[Action item]
Whenever a line below includes the word "looking", copy that line.

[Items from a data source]
---*---
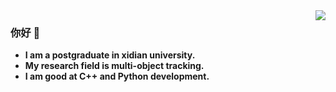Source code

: 

<!--
**LHCyGan/LHCyGan** is a ✨ _special_ ✨ repository because its `README.md` (this file) appears on your GitHub profile.

Here are some ideas to get you started:

- 🔭 I’m currently working on ...
- 🌱 I’m currently learning ...
- 👯 I’m looking to collaborate on ...
- 🤔 I’m looking for help with ...
- 💬 Ask me about ...
- 📫 How to reach me: ...
- 😄 Pronouns: ...
- ⚡ Fun fact: ...
-->
<!-- 
[![Anurag's GitHub stats](https://github-readme-stats.vercel.app/api?username=LHCyGan&show_icons=true&theme=radical)](https://github.com/anuraghazra/github-readme-stats)

### 你好 👋

- :orange_book: Focusing on Swift & iOS
- :hammer: Creator of applications and frameworks
- :ram: Founder the ObjCCN
- :meat_on_bone: Meat lover

 -->
 
 <img align="right" src="https://github-readme-stats.vercel.app/api?username=LHCyGan&show_icons=true&theme=radical" />

### 你好 👋

- **I am a postgraduate in xidian university.**
- **My research field is multi-object tracking.** 
- **I am good at C++ and Python development.**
---*---
[Reply to the exercise]
- 👯 I’m looking to collaborate on ...
- 🤔 I’m looking for help with ...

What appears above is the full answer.